Etiolles, le 15 juillet

Mon cher Magne,

Je reçois votre lettre du 13 Juillet. Avant d'y répondre avec quelque étendue, je tiendrais beaucoup à savoir si ma lettre du 26 Juin vous est parvenue; je l'avais adressée au château de Michel Montaigne.

Nous avons renoncé à Luchon ; nous nous contenterons d'aller tout bonnement à Dieppe, dans les premiers jours d'août.

Mille amitiés

A. Walewski

[Réponse de Magne]

Répondu le 16 Juillet

Votre lettre du 26 Juin m'est exactement parvenue à Michel Montaigne avant mon départ pour le Mont Dore.

C'est dans cette lettre que vous avez la bonté de me promettre quelques détails sur les derniers événements. Vous répondez à une lettre de moi dans laquelle je les apprenais comme un aveugle peut apprécier les couleurs, puisque je ne savais et ne sait encore que fort peu de choses. Cependant Rouher m'a écrit que vous aviez cru pouvoir communiquer cette lettre à l'Empereur qui a du en rire. J'attends avec impatience votre réponse circonstanciée pour être en état d'avoir une opinion.

Il me semble qu'on fait bien du tapage du côté de l'Instruction Publique pour quelques changements de noms qui ne feront rien au fond des choses. On ne fera de meilleurs citoyens ni des hommes plus complets parce qu'on appellera philosophie ce que Rouland appelait logique.

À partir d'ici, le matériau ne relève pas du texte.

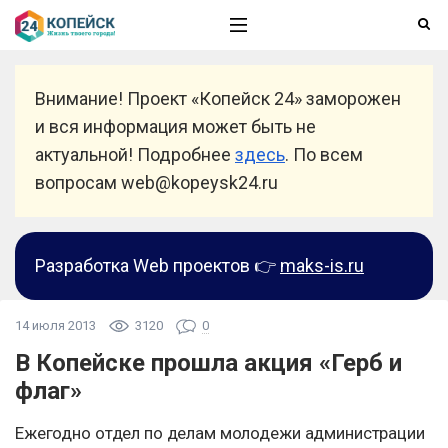
Внимание! Проект «Копейск 24» заморожен
и вся информация может быть не
актуальной! Подробнее
здесь
. По всем
вопросам web@kopeysk24.ru
Разработка Web проектов 👉
maks-is.ru
14 июля 2013
3120
0
В Копейске прошла акция «Герб и
флаг»
Ежегодно отдел по делам молодежи администрации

Je vous parlais dans ma dernière lettre de la responsabilité ministérielle. Il me semble qu'on y arrive par un mauvais chemin, que les temps sont changés depuis l'époque où tout était rapporté à l'Empereur, surtout le bien ! Pendant mes douze années de Ministère, j'aurais cru manquer au plus essentiel de mes devoirs en faisant intervenir ma personne dans les mesures qui pouvaient avoir quelques faveurs auprès de l'opinion. Depuis le fameux exemple donné il y a deux ans, les ministres s'attribuent de plus en plus sans vergogne le tout le bien qui se fait, ce qui n'empêchera pas l'Empereur de continuer à être responsable de tout le mal vrai ou supposé qui pourra se faire. Si on appelle cela rester fidèle à l'esprit de la constitution, je n'y comprends plus rien. Je finirai par préférer la responsabilité véritable qui au moins mettrait à la charge des ministres le mal avec le bien. Ce serait logique comme était logique la constitution ... qui rapportait tout au souverain, les ministres étant purement et simplement les exécuteurs de sa volonté.